Most Important for Red Wines
It’s possible to use an optical sorter to make white and sparkling wine. But most wineries use them solely for red wines.
Schramsberg Vineyards in Calistoga makes some of the best sparkling wines in California. Schramsberg President Hugh Davies says he’s very happy with the Pellenc Selectiv’ Process Vision 3 he bought two years ago for his Cabernet brand, Davies Vineyards.
“It does a nice job of screening out the runt berries or raisins,” Davies said. “It does it so quickly that it saves on labor costs, but it also does it very efficiently. It’s really amazing.”
But Davies doesn’t see the point in using it for the company’s sparkling wines, because the juice and skins (and MOG) will be separated very quickly in the winemaking process, instead of soaking together for two weeks as they might for red wines.
“There everything is loaded into the press,” Davies said. “It’s whole cluster. We’re not fermenting in contact with the skins. We’re pressing the juice out. It’s a completely different process.”
Davies also said because grapes for sparkling are picked earlier, they tend to be firmer, with fewer broken berries. And, he said, optical sorters are best for destemmed grapes because the sorter can then treat lingering stems as something to be removed.
Schramsberg does use the optical sorter for some batches of Pinot Noir that go into its sparkling rosés. But he said even for still wines, he changes the setting for less rigorous sorting of Pinot than Cabernet.
“Generally speaking, we are screening out a little bit less on the Pinot side,” Davies said. “We’re picking a little less ripe; around 14% alcohol is targeted. You’re not going to have quite as many raisins. With Pinot Noir, we might have a little more tolerance for green berries as well. On the Cab side, we accept fewer green berries. We’re picking it riper so you’re going to be kicking out a little bit more, up to 5%.”

This Year Mildew, Next Year Raisins
The adjustability of optical sorters is important because every vintage presents a different problem to be sorted out.
In a rainy year, broken berries should be avoided because they could have mildew. Newer machines can be set to recognize berries by the shape. Berries that are not perfectly round can be assumed compromised and are rejected.
Increasingly, though, excess heat is the greater problem facing West Coast wineries. Heat waves can cause winegrapes to shrivel into raisins. A generation ago, this might not have been a problem. Essentially, Mother Nature is recreating the “appassimento” grape-drying process used to make Amarone. But raisins raise the potential alcohol of wine at a time when many wineries are striving for greater balance.

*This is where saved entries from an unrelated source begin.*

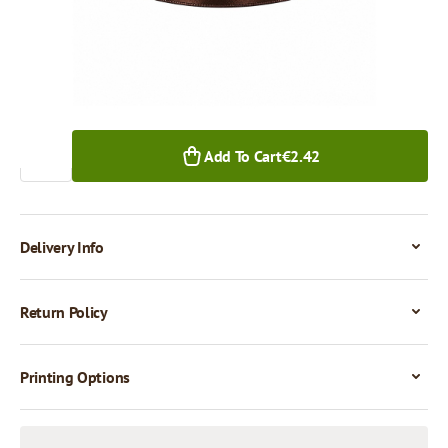
1+ pcs.
Quantity
Add To Cart
€2.42
Delivery Info
Return Policy
Printing Options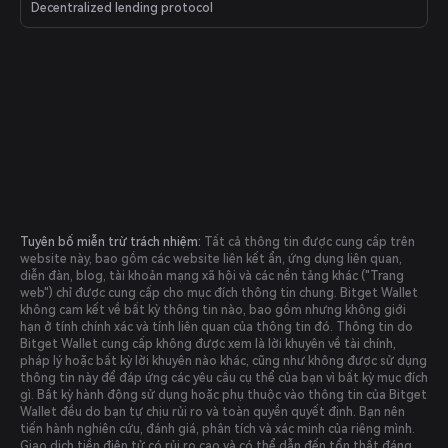
Decentralized lending protocol
Tuyên bố miễn trừ trách nhiệm:
Tất cả thông tin được cung cấp trên
website này, bao gồm các website liên kết ẩn, ứng dụng liên quan,
diễn đàn, blog, tài khoản mạng xã hội và các nền tảng khác ("Trang
web") chỉ được cung cấp cho mục đích thông tin chung. Bitget Wallet
không cam kết về bất kỳ thông tin nào, bao gồm nhưng không giới
hạn ở tính chính xác và tính liên quan của thông tin đó. Thông tin do
Bitget Wallet cung cấp không được xem là lời khuyên về tài chính,
pháp lý hoặc bất kỳ lời khuyên nào khác, cũng như không được sử dụng
thông tin này để đáp ứng các yêu cầu cụ thể của bạn vì bất kỳ mục đích
gì. Bất kỳ hành động sử dụng hoặc phụ thuộc vào thông tin của Bitget
Wallet đều do bạn tự chịu rủi ro và toàn quyền quyết định. Bạn nên
tiến hành nghiên cứu, đánh giá, phân tích và xác minh của riêng mình.
Giao dịch tiền điện tử có rủi ro cao và có thể dẫn đến tổn thất đáng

“We can target raisins; we can’t eliminate 100% of them but we can eliminate most of them,” Cruzan said. “That became especially important in 2024 after that extensive heat wave we had in September.”
Merdan said developing Raisin Mode was one of Pellenc’s most important upgrades between its original version and the current machine.

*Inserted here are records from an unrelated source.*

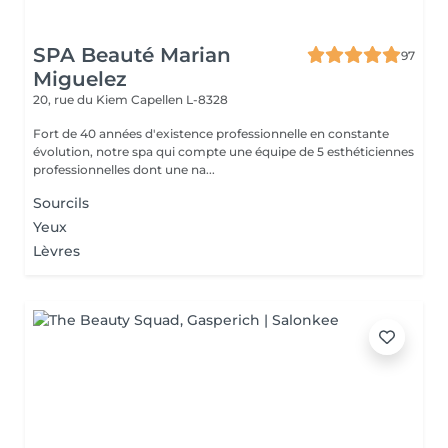
SPA Beauté Marian
97
Miguelez
20, rue du Kiem
Capellen L-8328
Fort de 40 années d'existence professionnelle en constante
évolution, notre spa qui compte une équipe de 5 esthéticiennes
professionnelles dont une na...
Sourcils
Yeux
Lèvres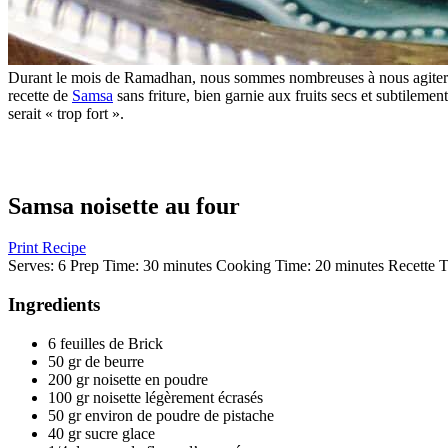
Durant le mois de Ramadhan, nous sommes nombreuses à nous agiter pour
recette de
Samsa
sans friture, bien garnie aux fruits secs et subtileme
serait « trop fort ».
Samsa noisette au four
Print Recipe
Serves:
6
Prep Time:
30 minutes
Cooking Time:
20 minutes
Recette T
Ingredients
6 feuilles de Brick
50 gr de beurre
200 gr noisette en poudre
100 gr noisette légèrement écrasés
50 gr environ de poudre de pistache
40 gr sucre glace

“In 2022, we added a special raisin-rejection mode: Super Raisin Mode,” Merdan said. “We have a built-in safety for if we have a good berry right next to the raisin because that’s a net loss. We would normally skip that raisin because it would reject the good berry. But in raisin-rejection mode, it would push that raisin out. You’ll have more good berries in the rejection bin.
“In ’22, we had a big heat wave,” Merdan said. “We had a lot of raisins, and people wanted to make sure they got rid of all the raisins, even at the cost of good berries. Our customers are okay with sacrificing for a clean bucket of fruit.”
That said, some wineries still prefer to sort winegrapes the old-fashioned way.
“No, we are not using an optical sorter,” said Georg Salzner, president of Castello di Amorosa in Calistoga. “We are a medieval castle.”